Disruptive Nanotechnology describes itself as the exclusive UK and EU distributor for tests made by Innova and was started by two entrepreneurs, Charles Palmer and Kim Thonger. Despite being co-owners of the company and raking in millions, they have no apparent background in healthcare, The Guardian claims.
£2 BILLION SQUANDERED ON UNUSABLE PPS
The UK Government squandered billions in taxpayers’ money on unusable personal protective equipment (PPE). An inquiry carried out by the Commons Public Accounts Committee (PAC) in July uncovered that the Government had wasted a staggering £2.1 billion on PPE that was useless, with the amount spent on the equipment that was unfit for the NHS coming in at five times higher than official estimates from the Department of Health and Social Care (DHSC) in January 2021. Last May, out of the 32 billion items of PPE ordered by the DHSC, 11 billion had been distributed, but 12.6 billion pieces remained on standby at an additional cost of roughly £6.7 million a week in storage, the PAC said.
The chief of the National Audit Office in the UK, Gareth Davies, blasted Government ministers, who he said ‘did not consistently meet essential standards around how taxpayers’ money was spent’. Mr Davies told The Telegraph in April that questions remained over “how some suppliers were picked” and priority given to certain companies by the Government.
Market intelligence company Tussell estimates that contracts for £14.6 billion have been awarded for PPE since the start of the Covid crisis.
COVID VACCINES: £12 BILLION
While the UK does not disclose what it pays for vaccines, citing commercial confidentiality, a UK spending watchdog said in December 2020 that the UK’s spending on Covid vaccines had hit nearly £12 billion. The National Audit Office said that this cost does not cover future multi-year programmes for jabs. The UK Government, on the one year anniversary of the development of the Oxford Astra Zeneca vaccine, said it had spent £88 million in funding to develop and manufacture the AstraZeneca jab.
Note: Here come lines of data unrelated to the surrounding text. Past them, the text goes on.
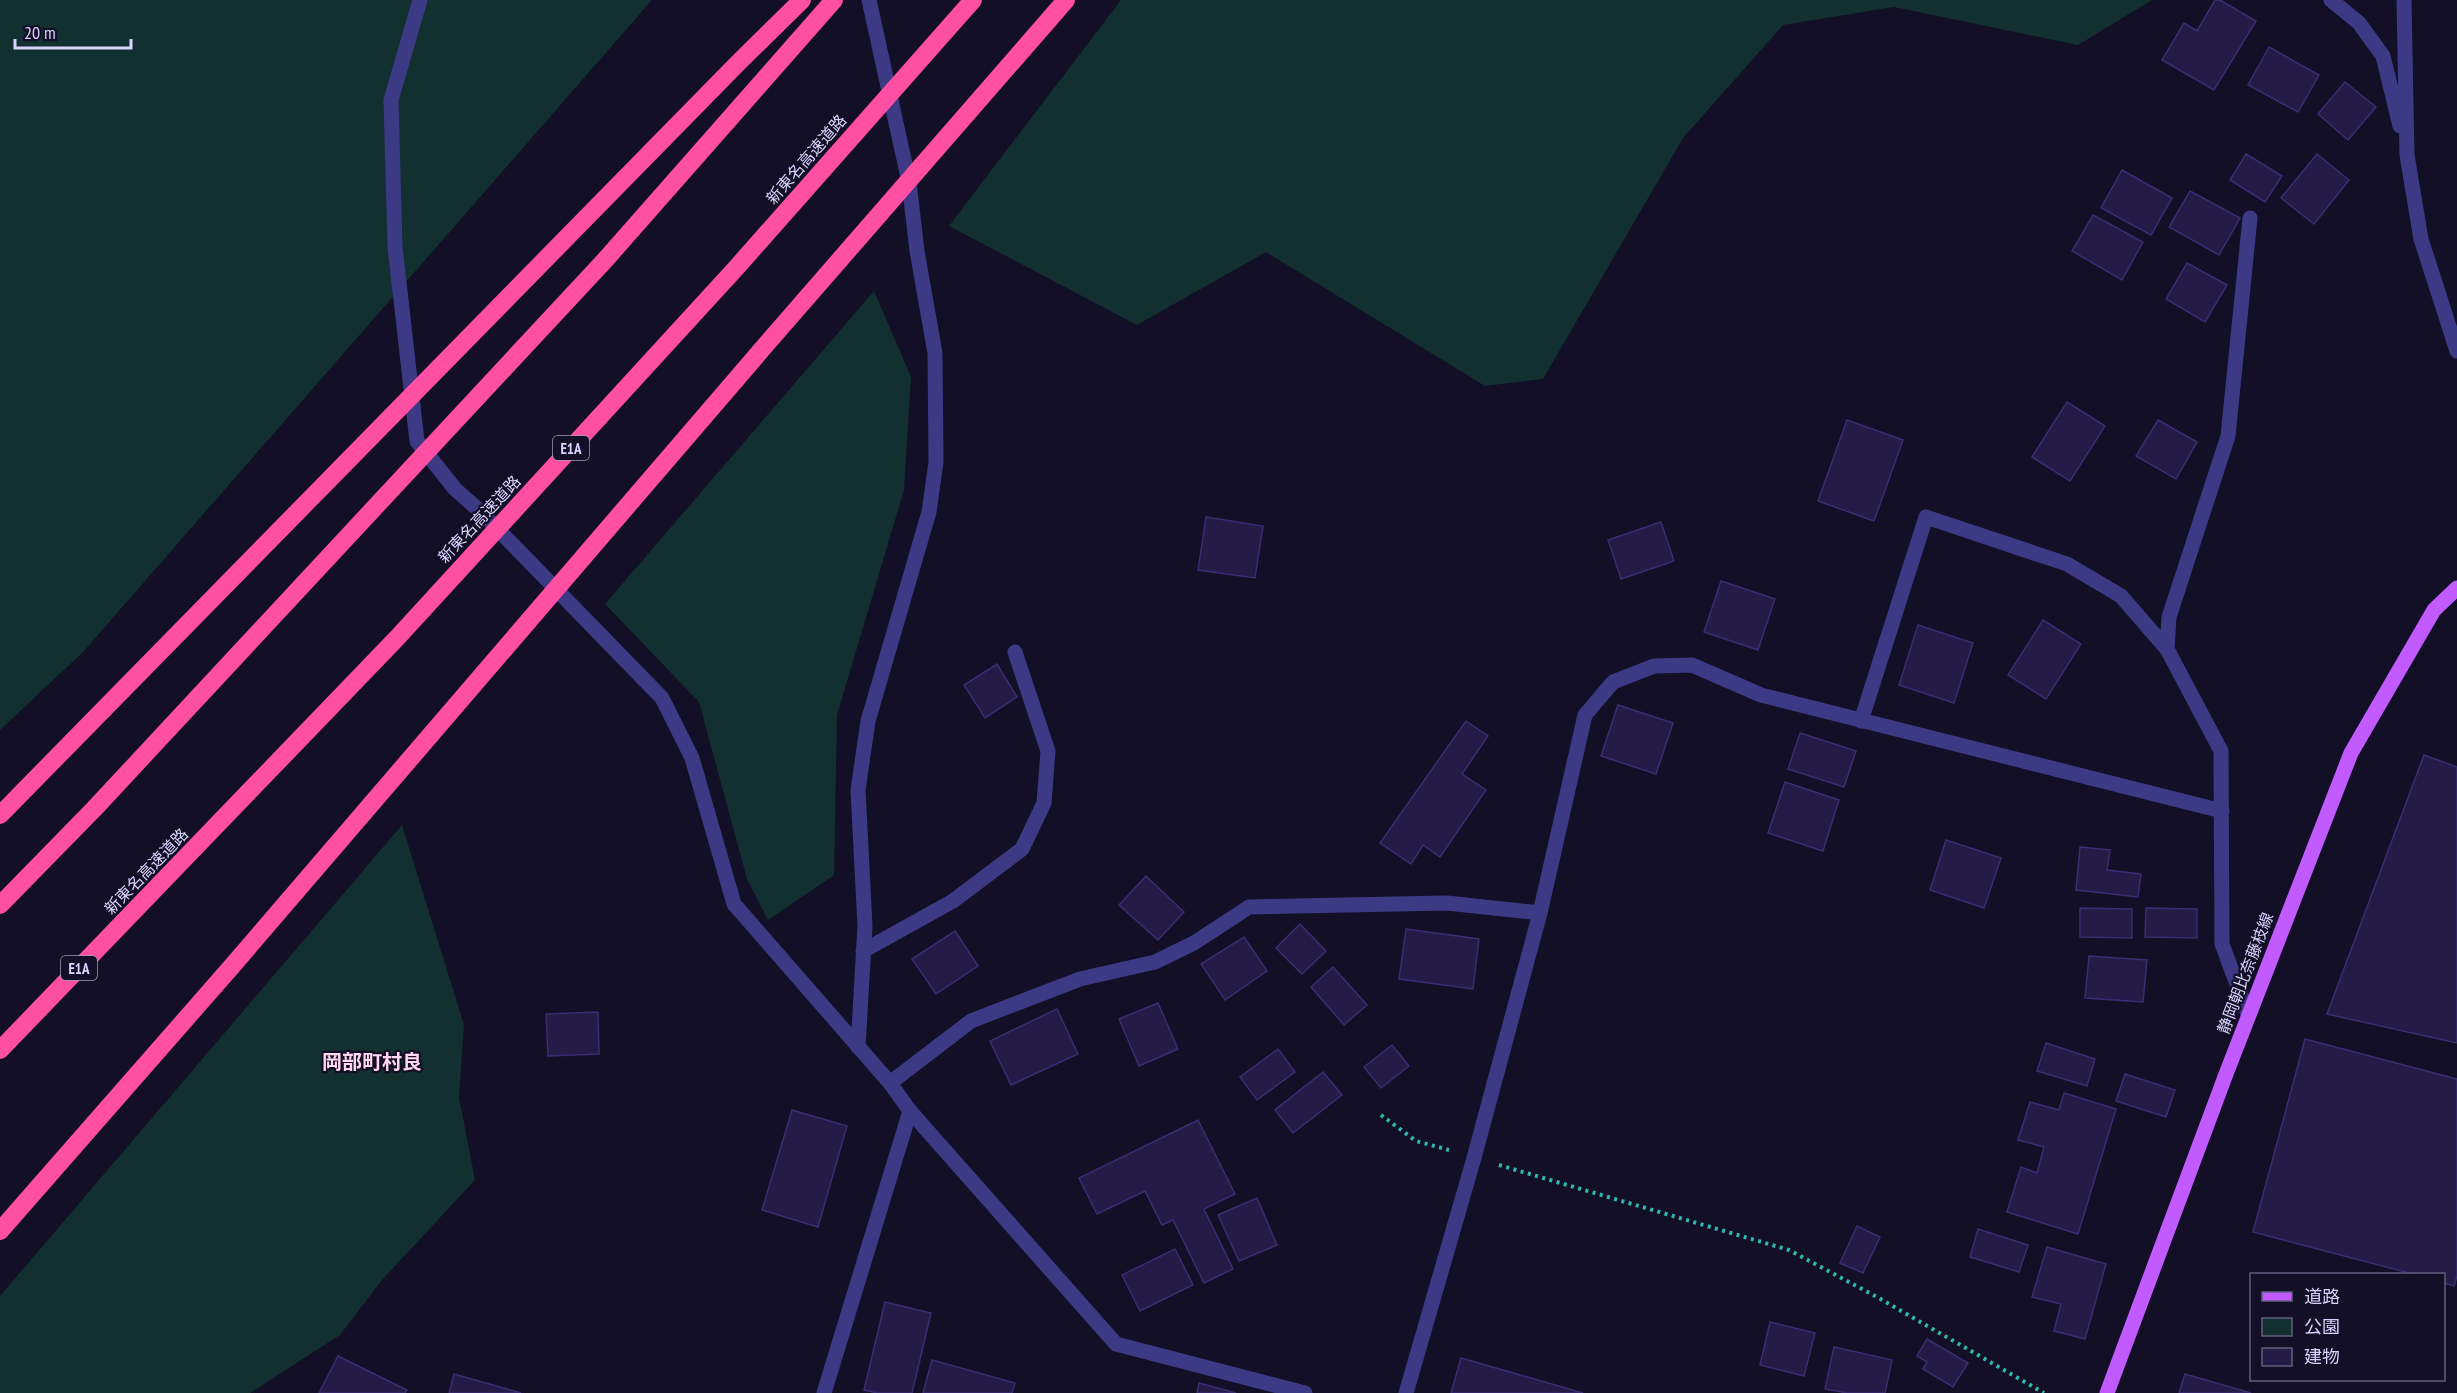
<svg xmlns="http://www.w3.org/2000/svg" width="2457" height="1393" viewBox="0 0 2457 1393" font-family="'PT Sans Narrow','Noto Sans JP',sans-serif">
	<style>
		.green { fill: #12302f }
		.building { fill: #241b47; stroke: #3b2d73; stroke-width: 1.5 }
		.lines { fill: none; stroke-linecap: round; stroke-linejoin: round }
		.path { stroke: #2fb8b0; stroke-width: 4; stroke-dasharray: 3 4.5; stroke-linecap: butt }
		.minor { stroke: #3d3a85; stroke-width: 15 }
		.major { stroke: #c25bff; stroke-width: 15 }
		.highway { stroke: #ff4fa3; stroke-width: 18 }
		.labels { text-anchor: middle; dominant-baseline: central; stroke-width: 4.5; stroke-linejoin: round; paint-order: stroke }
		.shield { fill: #130f26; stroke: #9e99be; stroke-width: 1.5 }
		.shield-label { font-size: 15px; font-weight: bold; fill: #d9d4ff }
		.street-label { font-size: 16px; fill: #d9d4ff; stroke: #130f26 }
		.quarter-label { font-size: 20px; font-weight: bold; fill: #ffd6f0; stroke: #130f26 }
	</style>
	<rect width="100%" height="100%" fill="#130f26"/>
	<g class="green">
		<path d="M0 0H652L83 652 0 730Z"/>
		<path d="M1121 0H2152L2078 45 1894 7 1783 25 1683 138 1543 379 1485 386 1266 252 1137 325 949 226Z"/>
		<path d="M874 291 911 377 904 490 837 715 834 875 768 920 747 879 699 702 605 604Z"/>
		<path d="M402 825 464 1025 459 1097 475 1180 382 1280 340 1335 250 1393H0V1296Z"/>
	</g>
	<g class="building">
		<path d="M2215 0H2220L2256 21 2214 90 2162 60 2184 23 2197 31Z"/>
		<path d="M2269 47 2319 75 2298 112 2248 85Z"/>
		<path d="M2345 82 2376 107 2348 140 2318 114Z"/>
		<path d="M2246 154 2282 176 2265 202 2230 180Z"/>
		<path d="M2317 154 2349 180 2314 224 2281 198Z"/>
		<path d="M2122 170 2172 198 2151 235 2101 208Z"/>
		<path d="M2190 191 2240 218 2219 255 2169 227Z"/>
		<path d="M2093 215 2143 242 2122 280 2072 251Z"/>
		<path d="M2187 263 2227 285 2205 322 2166 299Z"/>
		<path d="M2067 402 2105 426 2070 481 2032 457Z"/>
		<path d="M1847 420 1903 440 1874 521 1818 501Z"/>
		<path d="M2158 420 2197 442 2176 479 2136 456Z"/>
		<path d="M1206 517 1263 526 1255 578 1198 570Z"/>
		<path d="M1661 522 1674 561 1621 579 1608 540Z"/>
		<path d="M1721 581 1775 599 1758 650 1704 632Z"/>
		<path d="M2043 620 2081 644 2046 699 2008 675Z"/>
		<path d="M1918 625 1973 643 1954 703 1899 685Z"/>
		<path d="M997 664 1017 697 985 718 964 685Z"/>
		<path d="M1618 705 1673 723 1656 774 1601 756Z"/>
		<path d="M1466 721 1488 736 1462 774 1486 790 1440 857 1423 845 1411 864 1380 843Z"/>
		<path d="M1800 733 1856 751 1844 787 1788 769Z"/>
		<path d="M2424 755 2457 767V1043L2327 1014Z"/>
		<path d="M1785 782 1839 800 1823 851 1768 833Z"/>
		<path d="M1946 840 2001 858 1984 908 1930 890Z"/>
		<path d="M2080 847 2110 850 2107 870 2141 874 2138 897 2076 890Z"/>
		<path d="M1146 876 1184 912 1158 940 1119 905Z"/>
		<path d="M2080 908 2132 909V938L2080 937Z"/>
		<path d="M2146 908 2197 909V938L2145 937Z"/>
		<path d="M1300 924 1326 951 1302 974 1276 948Z"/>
		<path d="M1406 929 1479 939 1473 989 1399 979Z"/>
		<path d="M955 931 978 966 936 994 912 959Z"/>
		<path d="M1244 937 1267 971 1225 1000 1201 964Z"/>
		<path d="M2089 956 2147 960 2143 1002 2085 998Z"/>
		<path d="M1333 967 1367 1005 1344 1025 1311 987Z"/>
		<path d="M1158 1003 1178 1049 1139 1066 1119 1019Z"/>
		<path d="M1057 1009 1078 1054 1011 1085 990 1041Z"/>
		<path d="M598 1012 599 1054 548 1056 546 1014Z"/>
		<path d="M2305 1039 2457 1079V1276L2454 1286 2444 1283V1274H2413L2253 1232Z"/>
		<path d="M2046 1043 2095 1059 2087 1086 2037 1071Z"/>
		<path d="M1392 1045 1409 1066 1381 1088 1364 1067Z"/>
		<path d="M1278 1049 1295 1072 1257 1100 1240 1077Z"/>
		<path d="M1323 1072 1342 1095 1293 1133 1275 1110Z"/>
		<path d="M2125 1074 2175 1090 2166 1117 2116 1101Z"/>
		<path d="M2064 1093 2116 1109 2078 1234 2007 1212 2021 1167 2037 1173 2044 1147 2018 1140 2030 1102 2059 1110Z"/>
		<path d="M792 1110 847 1126 818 1227 762 1210Z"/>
		<path d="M1198 1120 1235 1194 1204 1209 1233 1269 1204 1283 1173 1220 1162 1225 1145 1191 1097 1214 1079 1178Z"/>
		<path d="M1257 1198 1277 1245 1239 1261 1218 1215Z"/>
		<path d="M1857 1226 1880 1237 1863 1273 1840 1263Z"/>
		<path d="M1978 1229 2028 1245 2019 1272 1970 1257Z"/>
		<path d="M2047 1247 2106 1264 2085 1339 2054 1331 2061 1304 2032 1297Z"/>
		<path d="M1175 1249 1193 1285 1140 1311 1122 1275Z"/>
		<path d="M885 1302 931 1313 912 1393H877L864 1390Z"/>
		<path d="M1770 1322 1815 1333 1804 1376 1760 1365Z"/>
		<path d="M1927 1339 1968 1363 1953 1387 1923 1369 1927 1362 1917 1356Z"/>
		<path d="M1834 1347 1892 1360 1885 1393H1847L1825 1389Z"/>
		<path d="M338 1356 407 1390 405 1393H319Z"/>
		<path d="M1461 1358 1583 1393H1451Z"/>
		<path d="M932 1360 1015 1383 1012 1393H923Z"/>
		<path d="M454 1374 521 1393H449Z"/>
		<path d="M2185 1374 2251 1393H2179Z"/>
		<path d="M1199 1383 1236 1393H1197Z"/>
	</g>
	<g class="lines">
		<g class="path">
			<path d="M1381 1115 1416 1141 1449 1150"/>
			<path d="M1499 1165 1789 1250 1877 1297 2044 1393"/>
		</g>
		<g class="minor">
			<path d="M420 0 391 100 395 247 417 441 455 489 481 512 662 698 692 758 734 904 890 1083 910 1111 1116 1344 1305 1393"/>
			<path d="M2331 0 2359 23 2383 56 2400 126"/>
			<path d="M2404 0 2407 155 2421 239 2457 351"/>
			<path d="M1861 721 1926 517 2067 564 2121 596 2167 649"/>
			<path d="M863 951 953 901 1022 849 1044 803 1048 751 1015 652"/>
			<path d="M2248 1014 2222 944 2221 751 2167 649 2169 617 2228 436 2250 218"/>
			<path d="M858 1047 865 926 858 790 868 721 929 512 936 462 935 353 917 251 909 182 869 0"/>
			<path d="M890 1083 971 1021 1080 979 1155 962 1194 943 1249 907 1447 903 1540 913"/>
			<path d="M824 1393 910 1111"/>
			<path d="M1406 1393 1474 1158 1540 913 1585 715 1613 682 1654 666 1692 665 1761 695 2222 811"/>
		</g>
		<path class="major" d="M2107 1393 2226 1074 2351 753 2434 610 2457 588"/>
		<g class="highway">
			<path d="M0 815 738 63 802 0"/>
			<path d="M0 905 94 809 606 259 834 0"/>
			<path d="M0 1050 397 638 737 267 973 0"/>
			<path d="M0 1231 233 965 763 348 1066 0"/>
		</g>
	</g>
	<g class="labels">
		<g class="shield">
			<rect x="553" y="436" width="36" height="24" rx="4.5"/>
			<rect x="61" y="956" width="36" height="24" rx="4.5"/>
		</g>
		<g class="shield-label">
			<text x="571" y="448">E1A</text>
			<text x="79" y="968">E1A</text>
		</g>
		<g class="street-label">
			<text transform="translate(806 159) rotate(-49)">新東名高速道路</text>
			<text transform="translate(479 519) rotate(-47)">新東名高速道路</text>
			<text transform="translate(146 871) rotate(-46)">新東名高速道路</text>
			<text transform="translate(2245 973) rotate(-69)">静岡朝比奈藤枝線</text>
		</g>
		<g class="quarter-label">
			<text x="372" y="1062">岡部町村良</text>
		</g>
	</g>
	<rect x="2250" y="1273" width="195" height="108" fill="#130f26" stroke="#625e7d" stroke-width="1.5"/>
	<rect x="2262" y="1292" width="30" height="9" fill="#c25bff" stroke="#625e7d" stroke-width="1.5"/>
	<text x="2304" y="1303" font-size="18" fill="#d9d4ff">道路</text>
	<rect x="2262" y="1318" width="30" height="18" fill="#12302f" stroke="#625e7d" stroke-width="1.5"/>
	<text x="2304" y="1333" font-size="18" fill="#d9d4ff">公園</text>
	<rect x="2262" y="1348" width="30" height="18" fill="#241b47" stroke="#625e7d" stroke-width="1.5"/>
	<text x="2304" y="1363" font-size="18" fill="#d9d4ff">建物</text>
	<path d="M15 39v9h116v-9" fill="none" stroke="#d9d4ff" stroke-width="3"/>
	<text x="24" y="39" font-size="18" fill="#d9d4ff" stroke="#130f26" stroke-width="4.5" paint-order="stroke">20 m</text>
</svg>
Last month, Rishi Sunak sounded the alarm on vaccine spending. The chancellor warned of spending cuts or tax rises to pay for the UK’s booster programme as he warned the Department of Health of the financial burden of the multi-billion pound costs of regular booster rollouts. Despite immense spending on the UK’s vaccine programme, which was once heralded as the way out of Covid, vaccines have not been as effective as once hoped.